Durante uma série de vídeos, jovens artistas da Bahia e de Sergipe compartilham fundamentos da legislação sobre Internet em nosso país. A produção artística é o ponto alto do projeto, que se iniciou em 25 de junho, por meio de uma formação em segurança digital como estratégia de promoção da visibilidade de artistas jovens independentes, a partir de referências da afrodiáspora, como Abdias do Nascimento e Audre Lorde.

“Consideramos de extrema importância incluir artista negros nas discussões sobre TIC’s, porque partimos do princípio de que a população negra sempre produziu tecnologia, então os artistas, neste projeto, evocam que o rosto e a voz das tecnologias, que não podem continuar sendo representados só pela branquitude (status de poder conferido às pessoas brancas) ou pensamentos e modelos de negócios eurocentrados”, explica Glenda Dantas, co-fundadora da Conexão Malunga e graduanda em jornalismo pela Universidade Federal da Bahia.

Para Nathaly Silva, atriz e graduanda em História na Universidade Federal de Sergipe, o projeto permitiu melhorar seu desempenho no ciberespaço. “A oficina veio num momento muito oportuno, visto que dois eventos promovidos pelo coletivo que participo, o Coletivo Negro Beatriz Nascimento (CNBN), foram alvos de ataques virtuais, então além de adquirir o conhecimento, repassei para meus irmãos e irmãs que constroem junto comigo”, explica a ativista.

A formação também contou com um momento de troca de experiência com o rapper baiano Wall Cardozo. O artista independente compartilhou seus processos de construção de conteúdos no ambiente digital, desde organização de tempo para produção, práticas de autocuidado até os programas que mais utiliza. Segundo Bob Lemos,  Mc baiano, criado no bairro da Massaranduba, “a oficina sobre segurança digital me agregou muito, pois através dela melhorei mais ainda meus conhecimentos para utilizar a rede de forma segura”, comenta o sobre a formação do projeto.

 

Como apoiar artistas em tempos de pandemia?

Como agente multiplicador, Bob Lemos, comenta seu processo criativo em meio à pandemia. “O processo de produção da poesia foi um pouco conturbado, pois nesse meio pandêmico, por estar com essa rotina só em casa, senti um bloqueio criativo, porém aproveitei os momentos mais relax para produzir “.

Neste momento, a classe artística foi uma das primeiras afetadas com os decretos de distanciamento social em decorrência do COVID-19. Muitos deles, como slammers e rappers, encontram na rua a oportunidade de formação artística e reverberação de suas obras. No caso de atores e atrizes, desdes os ensaios até apresentações em centros culturais e teatros impactam na continuidade da profissão.

Para apoiá-los individualmente consumir seus produtos, contribuir em doações e financiamentos coletivos são alternativas.
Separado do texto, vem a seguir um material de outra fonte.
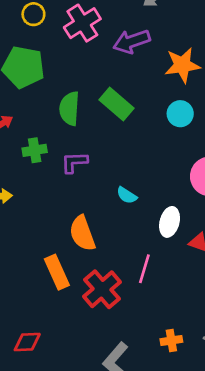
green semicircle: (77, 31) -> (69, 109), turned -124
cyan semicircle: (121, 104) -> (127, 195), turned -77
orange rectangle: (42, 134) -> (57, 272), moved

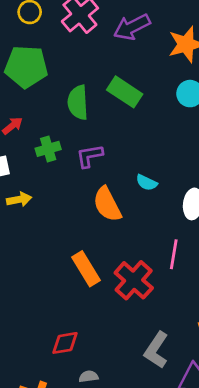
orange semicircle: (82, 233) -> (107, 204), moved

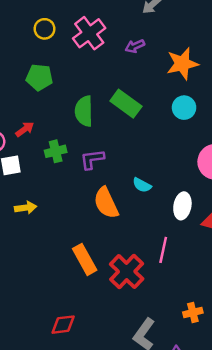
purple arrow: (132, 27) -> (135, 46), size x0.6
green pentagon: (26, 67) -> (39, 77), size x0.7
yellow arrow: (19, 199) -> (26, 208), moved

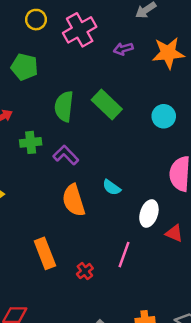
orange star: (182, 64) -> (168, 53), moved
purple L-shape: (92, 159) -> (66, 155), turned 45
red cross: (127, 271) -> (85, 271), size x0.5

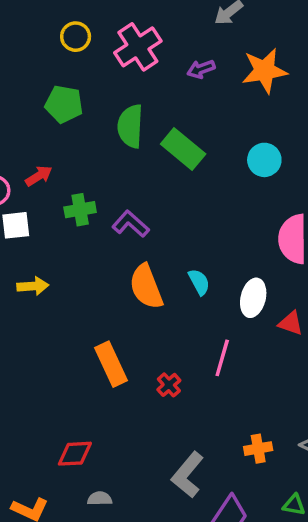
green semicircle: (64, 106) -> (130, 126), moved
cyan semicircle: (112, 187) -> (199, 282), moved, turned -150

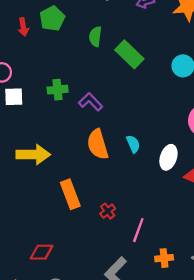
green pentagon: (64, 104) -> (52, 18), turned 30
green semicircle: (130, 126) -> (95, 37), size x0.7
red arrow: (39, 176) -> (23, 27), moved, turned 108
yellow arrow: (33, 286) -> (33, 154), moved, size x1.6
pink line: (222, 358) -> (138, 230), moved

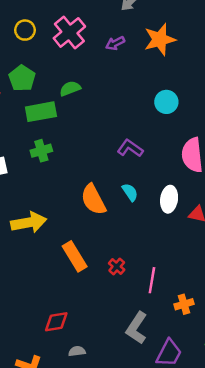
green semicircle: (95, 37) -> (70, 89), turned 72
green rectangle: (129, 54) -> (41, 112), moved, turned -44
purple L-shape: (91, 102) -> (130, 148), moved

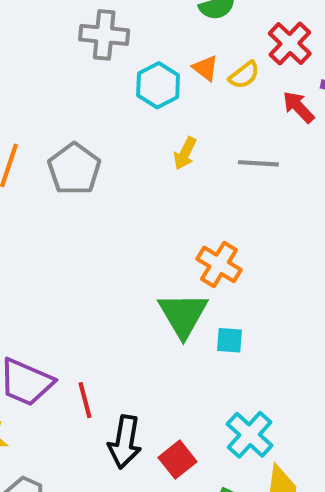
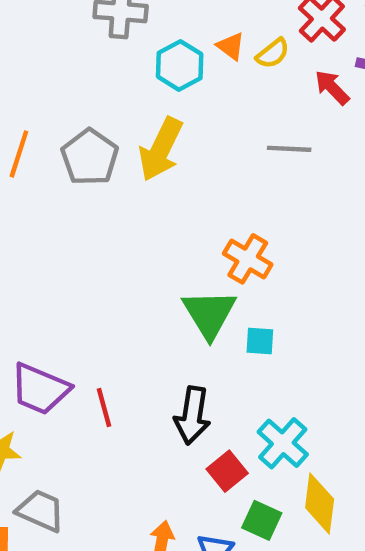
yellow arrow: (185, 153) -> (161, 149), moved, size x1.8
black arrow: (125, 442) -> (192, 415), moved
red square: (178, 460) -> (227, 471), moved

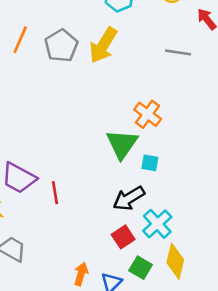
black arrow: (192, 415) -> (129, 198), moved, turned 44

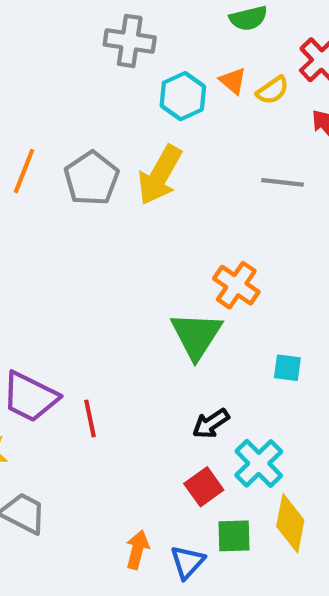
cyan square: (150, 163) -> (287, 368), moved
black arrow: (129, 198) -> (211, 424), size x0.7
green square: (141, 268) -> (234, 536), turned -30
Acompanhar e compartilhar nas redes sociais são estratégias para contribuir pelo ciberativismo, já que artistas como nesse projeto, tem na arte um meio para posicionamentos políticos. Contudo, políticas como a Lei Aldir Blanco são fundamentais para evidenciar a arte não apenas como entretenimento, mas instrumento de emancipação.
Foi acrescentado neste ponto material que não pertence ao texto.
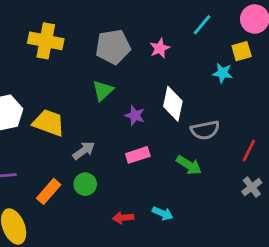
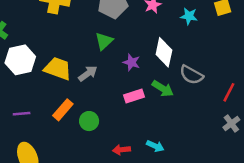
cyan star: (223, 73) -> (189, 16), moved
gray semicircle: (205, 130) -> (191, 75), turned 40
gray arrow: (84, 151) -> (88, 74), moved
green arrow: (189, 165) -> (163, 89), moved
orange rectangle: (49, 191) -> (63, 110), moved

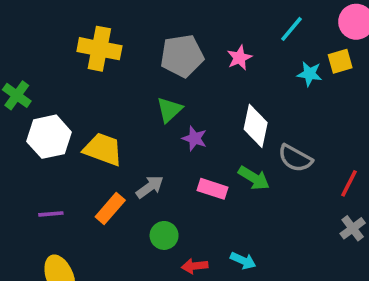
cyan star: (189, 16) -> (310, 74), moved
purple star: (131, 62) -> (195, 138), moved
gray arrow: (88, 74) -> (150, 187), moved
pink rectangle: (134, 96) -> (213, 189), turned 36
green circle: (89, 121) -> (164, 235), moved

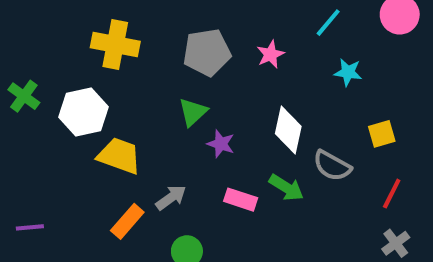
yellow square: (340, 61) -> (382, 134), moved
white hexagon: (49, 137) -> (84, 112), moved
purple line: (51, 214) -> (30, 227), moved

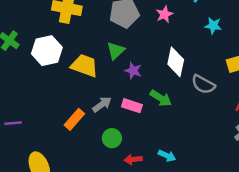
yellow trapezoid: (119, 156) -> (84, 66), moved
green arrow: (286, 188) -> (161, 98), moved
pink rectangle: (241, 200) -> (132, 106), moved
Conheça todos artistas que participam do Tecnologia: rostos, vozes e cor e os apoie!

 

Sobre a Conexão Malunga

A Plataforma Conexão Malunga foi fundada por duas estudantes de jornalismo da Universidade Federal da Bahia: Glenda Dantas e Mariana Gomes. Atualmente a equipe conta também com outras duas integrantes de Ciências Sociais, Marcela Gomes e Maiara Fonseca , graduandas na UFBA, e Pedagogia, Driele Santos.

Lançada em setembro de 2019, durante o I Festival Baiano de Mulheres na Tecnologia, em um ano a Conexão Malunga realizou diversas séries de debates com temas como COVID-19 nas periferias e racismo algorítmico.  Dentro da tradição de mídia negra, integrou-se a ações coletivas como o Manifesto da Mídia Negra, do Fórum Permanente de Igualdade Racial (FOPIR) e a Nota conjunta de organizações de Direitos Humanos contra propostas normativas que podem levar à criminalização e vigilância de movimentos sociais ao tratar de “fake news”.